Questi primi caldi primaverili al Nord ci fanno agognare e pregustare la primavera, anche se soltanto al Sud, che da settimane gode di temperature molto miti, si iniziano a raccogliere le primizie. Mentre il resto della produzione normale di questo periodo prosegue senza intoppi, con la fine della coda invernale, soltanto le fragole hanno aumentato un poco il loro prezzo. Il motivo è che in Spagna, nella zona di Huesca dove si coltivano massicciamente, piove da giorni ininterrottamente e il prodotto tende a marcire prima di partire per i mercati extranazionali. Così una generica scarsità di prodotto importato aumenta il prezzo delle golose fragole nostrane.

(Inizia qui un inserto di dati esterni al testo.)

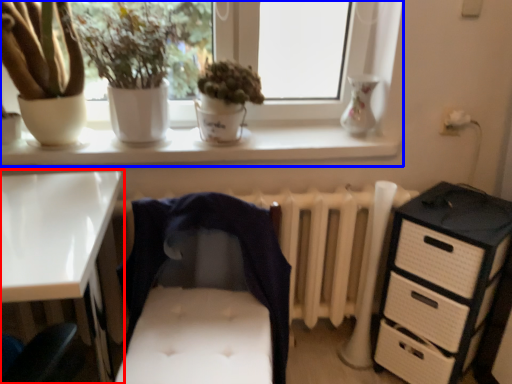
Question: Which point is further to the camera, desk (highlighted by a red box) or window (highlighted by a blue box)?

Choices:
 (A) desk
 (B) window

Answer: (B)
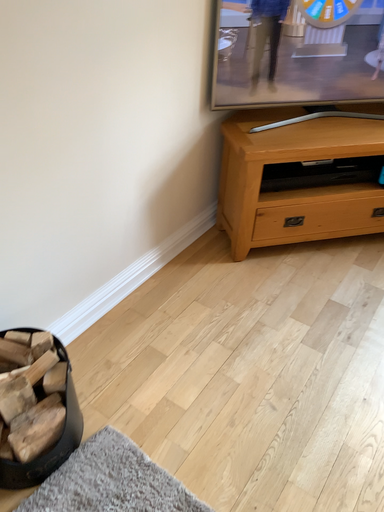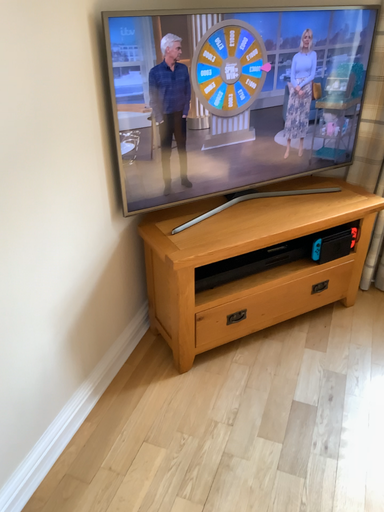
Question: How did the camera likely rotate when shooting the video?

Choices:
 (A) rotated left
 (B) rotated right

Answer: (B)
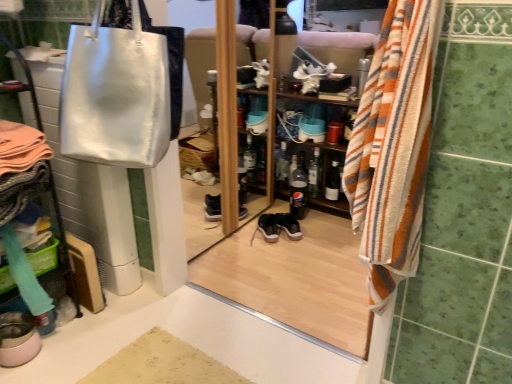
Identify the location of empty space that is to the right of beige textured bath mat at lower center. This screenshot has height=384, width=512. (261, 355).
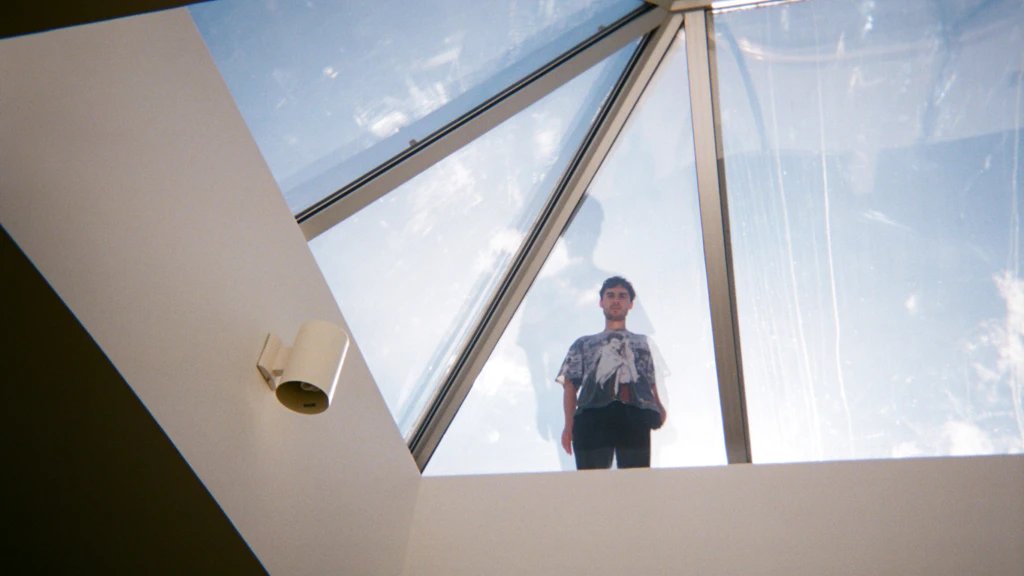
You are a GUI agent. You are given a task and a screenshot of the screen. Output one action in this format:
    pyautogui.click(x=<x>, y=<y>)
    Task: Click on the window border
    The width and height of the screenshot is (1024, 576).
    Given the screenshot: What is the action you would take?
    pyautogui.click(x=691, y=491)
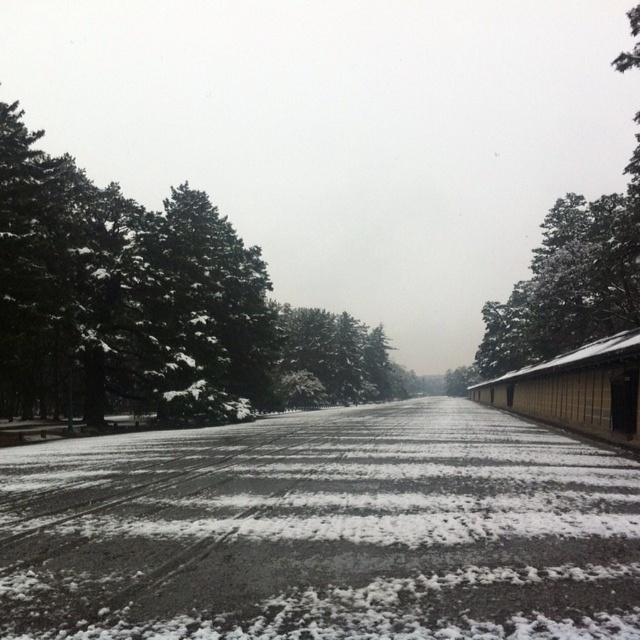
Question: Which object appears farthest from the camera in this image?

Choices:
 (A) white powdery snow at center
 (B) snow-covered evergreen at center
 (C) snow-covered tree at upper right

Answer: (B)

Question: Does white powdery snow at center have a larger size compared to snow-covered evergreen at center?

Choices:
 (A) yes
 (B) no

Answer: (B)

Question: Does white powdery snow at center have a greater width compared to snow-covered tree at upper right?

Choices:
 (A) yes
 (B) no

Answer: (B)

Question: Observing the image, what is the correct spatial positioning of white powdery snow at center in reference to snow-covered evergreen at center?

Choices:
 (A) above
 (B) below

Answer: (B)

Question: Which of the following is the closest to the observer?

Choices:
 (A) snow-covered tree at upper right
 (B) green snow-covered trees at left

Answer: (B)

Question: Which point is farther from the camera taking this photo?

Tornando alle primizie, anche se non è ancora scattato il 21 marzo, chi inizia subito a farsi largo sui mercati sono le fave novelle: le più tenere, da mangiarsi crude. Il Nord non ha ancora avuto abbastanza caldo, ma il resto della Penisola – compresa la Liguria che in quanto a latitudine e microclimi è perfettamente in linea con l’Italia centrale – inizia a raccogliere fave. In Campania, Lazio, Puglia e Basilicata soprattutto. Ci sono delle varietà estive di fave, e tra queste molti Presìdi Slow Food (tra le quali di Modica, dell’Amerino, di Carpino, di Fratte Rosa), ma quelle necessiteranno della cottura o saranno ideali da esiccare per renderle disponibili tutto l’anno. Sempre tra i Presìdi, quelle che saranno pronte tra poco sono di Ustica e la larga di Leonforte, ma al di là di queste chicche adesso si possono comprare a cinque o sei euro al chilo le novelle, tenere, da gustare nature, magari con il pecorino, come si fa in Lazio, oppure con il salame, come avviene nel genovese (anche se con il salame cremonese non troppo stagionato c’è un’affinità imprevedibile). La fava è uno dei legumi di più antico consumo d’Europa: per anzianità pare seconda solo alla lenticchia. Si sono addirittura trovate fave tra i resti di villaggi neolitici in Svizzera, ma anche negli scavi di Troia e Creta. Il primo a scriverne fu Omero nell’Iliade e c’è una curiosità legata a Pitagora, il quale ne proibì l’uso ai propri seguaci. Non si sa bene perché: forse per motivi religiosi che dipingevano la fava come un cibo impuro o forse perché Pitagora era affetto da favismo, un’intolleranza grave che può portare a crisi anche di letale entità. Per questo è bene approcciarsi con attenzione: il favismo può insorgere anche in età avanzata e cogliere completamente di sorpresa chi ne è affetto. Prima di farsene un’abbuffata forse è meglio avere qualche certezza.